After the number of Venezuelans arriving to the southern border soared in 2022, the Biden administration unveiled a two-pronged strategy to deter them from entering the U.S. illegally. It convinced Mexico to take back some migrants from Venezuela who crossed into the U.S. border without authorization, and launched a program to allow Venezuelans to fly into the country legally if Americans agreed to sponsor them.
Those policies were expanded to include migrants from Cuba, Haiti and Nicaragua in Jan. 2023, when the Biden administration also started allowing Venezuelans and other migrants to use a phone app to request an opportunity to enter the U.S. at an official border port of entry.
The strategy had an immediate impact, fueling a sharp drop in illegal entries by migrants from the four targeted countries. Unlawful border entries by Cubans, Haitians and Nicaraguans have remained far below their peaks in recent years. But the trend was relatively short-lived for Venezuelans, lasting for a few months before illegal crossings by Venezuelans increased sharply again this spring.
Last month, the Biden administration offered work permits and deportation protections to nearly half a million Venezuelans who arrived in the U.S. before July 31, in part to address concerns from big-city Democrats who had been demanding a move that would allow migrants to work legally more quickly. While those who have arrived since the end of July do not qualify for the relief, known as Temporary Protected Status, some officials have internally voiced concerns about the move encouraging more Venezuelans to travel to the U.S.
“The new normal”
Adam Isacson, a migration analyst at the Washington Office on Latin America, said the options available to the Biden administration to stem the flow of U.S.-bound Venezuelan migration are limited.
“They’re in a bit of a bind. It’s the new normal. And there’s not much you can do to block it along the migration route,” Isacson said. “The numbers are bigger than anything Mexico would take. You can’t deport them to Caracas, nor should you because a lot of these people would face danger.”
Isacson said the U.S. could also detain larger numbers of Venezuelans, though Immigration and Customs Enforcement detention centers can only hold several tens of thousands of migrants at any given time.

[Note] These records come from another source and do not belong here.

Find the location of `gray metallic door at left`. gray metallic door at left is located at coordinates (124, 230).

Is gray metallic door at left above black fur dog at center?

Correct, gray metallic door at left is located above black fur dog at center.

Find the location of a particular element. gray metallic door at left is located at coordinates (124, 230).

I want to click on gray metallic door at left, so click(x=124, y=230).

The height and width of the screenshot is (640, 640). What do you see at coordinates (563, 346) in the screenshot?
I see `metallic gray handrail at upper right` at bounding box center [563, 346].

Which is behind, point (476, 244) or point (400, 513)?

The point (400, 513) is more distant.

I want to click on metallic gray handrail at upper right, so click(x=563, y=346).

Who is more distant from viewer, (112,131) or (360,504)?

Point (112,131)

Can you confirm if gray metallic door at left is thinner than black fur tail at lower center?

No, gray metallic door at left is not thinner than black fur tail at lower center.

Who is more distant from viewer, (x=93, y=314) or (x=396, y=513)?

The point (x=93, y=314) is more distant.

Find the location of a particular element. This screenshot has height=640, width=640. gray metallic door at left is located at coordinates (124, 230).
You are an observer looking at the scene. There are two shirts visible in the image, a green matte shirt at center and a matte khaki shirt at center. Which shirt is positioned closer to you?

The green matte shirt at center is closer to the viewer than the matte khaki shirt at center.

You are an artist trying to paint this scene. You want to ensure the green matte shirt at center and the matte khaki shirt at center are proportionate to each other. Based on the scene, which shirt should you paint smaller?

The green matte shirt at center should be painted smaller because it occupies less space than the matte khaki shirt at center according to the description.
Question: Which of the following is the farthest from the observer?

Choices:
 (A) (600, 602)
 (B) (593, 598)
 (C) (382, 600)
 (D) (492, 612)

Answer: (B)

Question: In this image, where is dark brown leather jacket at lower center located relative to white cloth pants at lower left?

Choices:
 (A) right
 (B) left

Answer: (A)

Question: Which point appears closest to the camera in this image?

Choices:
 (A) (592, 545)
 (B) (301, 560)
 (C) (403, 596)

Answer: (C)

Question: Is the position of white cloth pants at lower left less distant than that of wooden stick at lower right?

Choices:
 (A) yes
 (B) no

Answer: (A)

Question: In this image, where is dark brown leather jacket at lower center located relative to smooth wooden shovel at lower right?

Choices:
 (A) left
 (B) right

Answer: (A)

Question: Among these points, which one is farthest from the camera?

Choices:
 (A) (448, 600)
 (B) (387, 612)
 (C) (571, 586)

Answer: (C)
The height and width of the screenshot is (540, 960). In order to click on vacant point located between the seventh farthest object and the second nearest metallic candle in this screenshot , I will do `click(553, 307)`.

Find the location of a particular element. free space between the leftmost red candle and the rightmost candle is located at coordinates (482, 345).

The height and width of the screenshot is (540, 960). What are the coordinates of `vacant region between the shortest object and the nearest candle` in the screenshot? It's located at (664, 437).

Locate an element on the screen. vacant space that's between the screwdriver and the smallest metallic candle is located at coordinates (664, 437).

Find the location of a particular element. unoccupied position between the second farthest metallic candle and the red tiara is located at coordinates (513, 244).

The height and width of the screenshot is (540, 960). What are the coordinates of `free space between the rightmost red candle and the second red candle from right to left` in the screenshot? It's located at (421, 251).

Some advocates have also called on the Biden administration to increase the 30,000 monthly cap for the program that allows Venezuelans and other migrants with U.S. sponsors to enter the country legally.
U.S. and Panamanian officials have tried to convince Colombia to take more aggressive steps to slow the migration flow into the Darién Gap. The top U.S. border official at DHS, Blas Nuñez-Neto, recently called the situation there a “humanitarian catastrophe.” But Gustavo Petro, Colombia’s first leftist president, has said his government will not stop migrants from entering the jungle, citing humanitarian reasons.
Jose Diaz contributed reporting.
Camilo Montoya-Galvez is the immigration reporter at CBS News. Based in Washington, he covers immigration policy and politics.